Fed meeting transcript from days after 9/11 – a crash course in what matters to our financial markets

Paul Kedrosky posted on this amazing document and it is covered on the Wall Street Journal’s Washington wire blogThis is the transcript from the 9/13/2001 FOMC – two short days after 9/11.  If you ever wanted to understand what happens when the Federal Reserve folks get together, read this.  It not only frames the discussion in a significant historical event but provides a fascinating view of what really mattered at that point in time – from being able to place phone calls to getting the major trading exchanges back up and running.  This statement about long-term capital investment decisions got my attention:

The shock event of this past week is clearly a negative one. It is negative in the most important sense that it presumably increases the real risk premium for long-term capital investment, for fairly obvious reasons.
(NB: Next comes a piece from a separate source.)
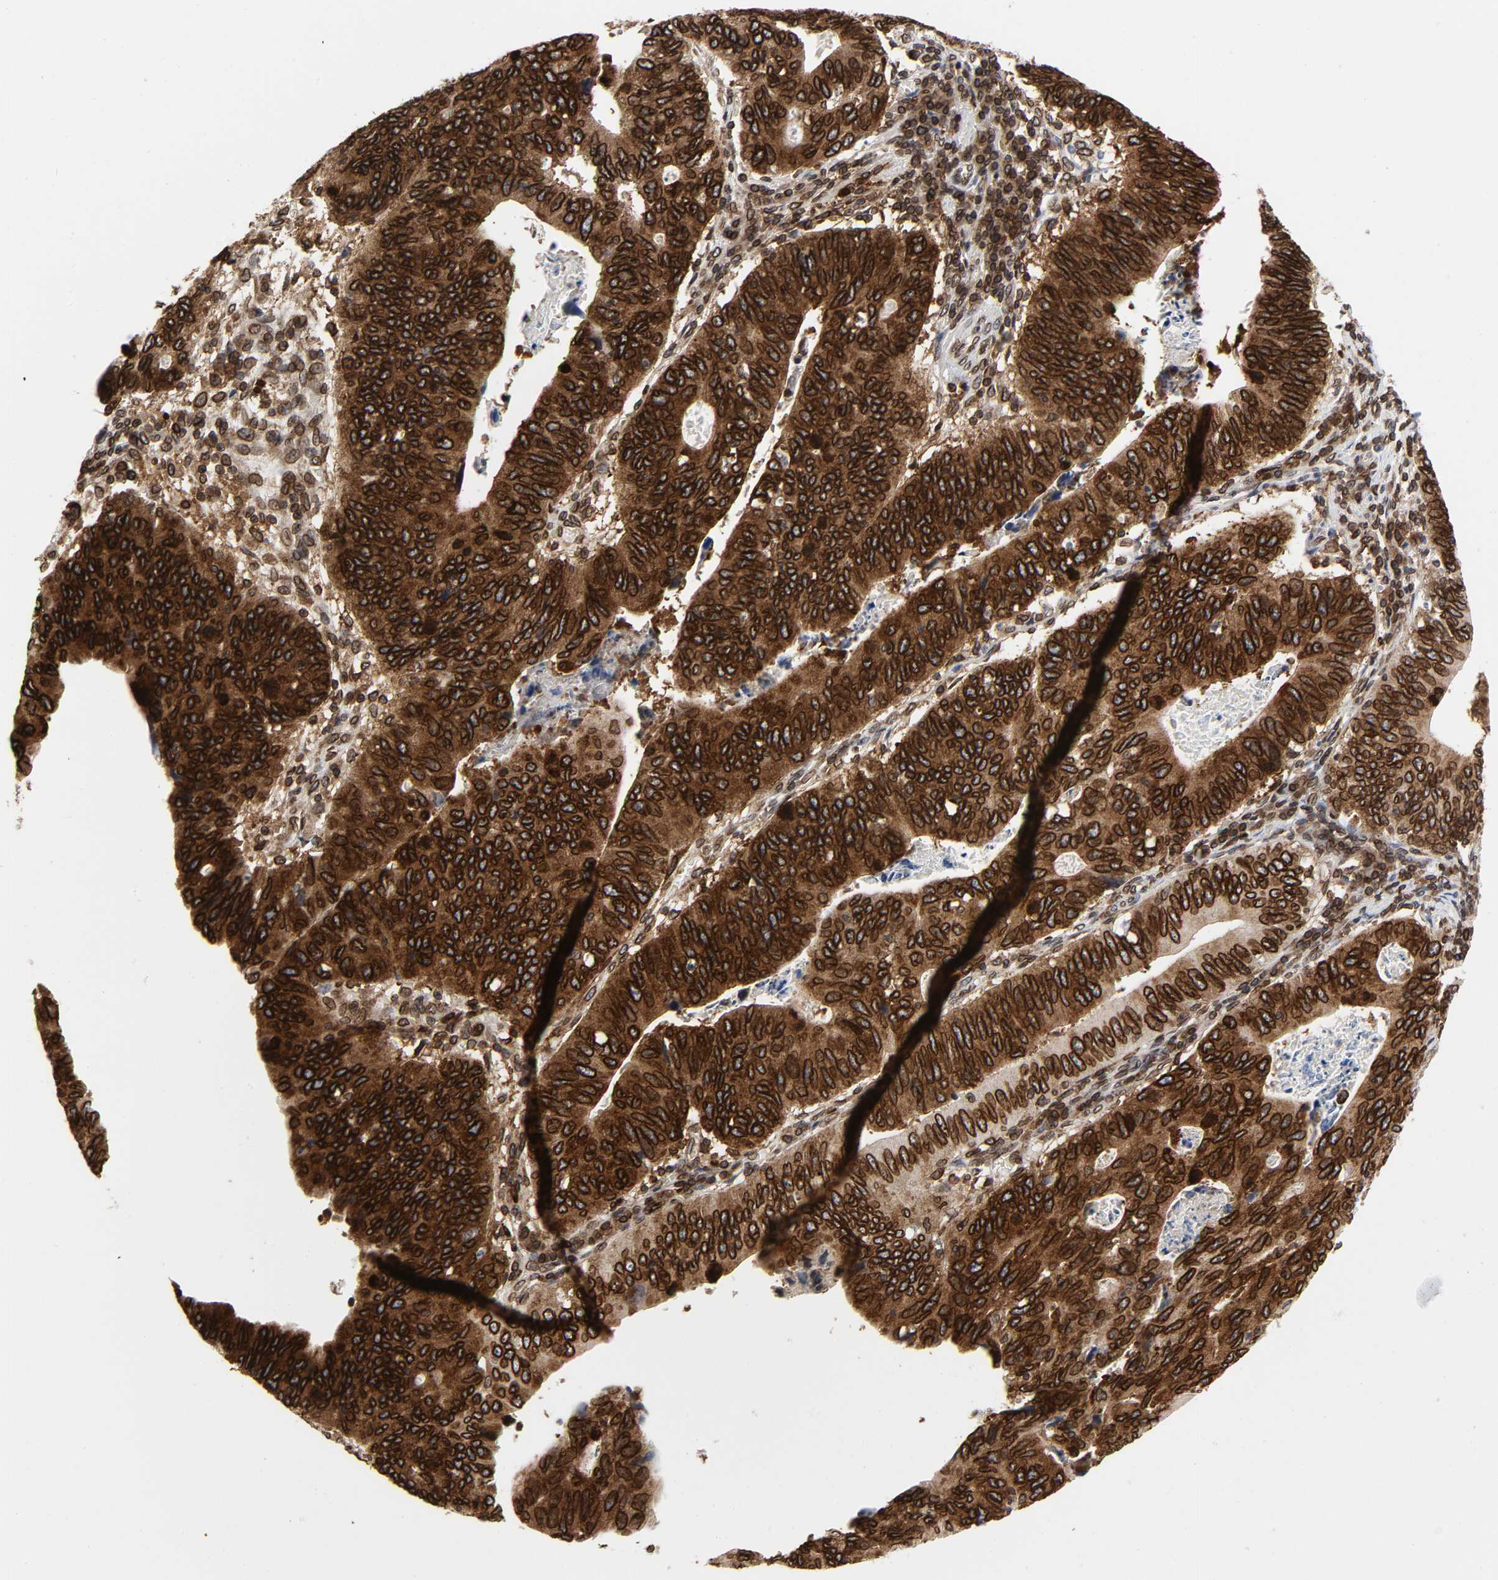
{"staining": {"intensity": "strong", "quantity": ">75%", "location": "cytoplasmic/membranous,nuclear"}, "tissue": "stomach cancer", "cell_type": "Tumor cells", "image_type": "cancer", "snomed": [{"axis": "morphology", "description": "Adenocarcinoma, NOS"}, {"axis": "topography", "description": "Stomach"}], "caption": "Protein staining of adenocarcinoma (stomach) tissue demonstrates strong cytoplasmic/membranous and nuclear expression in approximately >75% of tumor cells.", "gene": "RANGAP1", "patient": {"sex": "male", "age": 59}}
That is, the longer-term environment for which capital investment decisions currently are being made must be perceived to be less certain and potentially of considerably more concern than one would have felt earlier.


Also, as Paul points out, Greenspan’s scenario of a more stable Middle East as a remote consequence did not pan out.  One thing that I thought was particularly omniscient is the following quote:

There is a shock; the shock wears off; there is a period of mild euphoria as the shock wears off; and then there’s a secondary negative effect. With this extraordinary outpouring of activity favorable to the United States position, we may well be looking at part of the euphoria phase.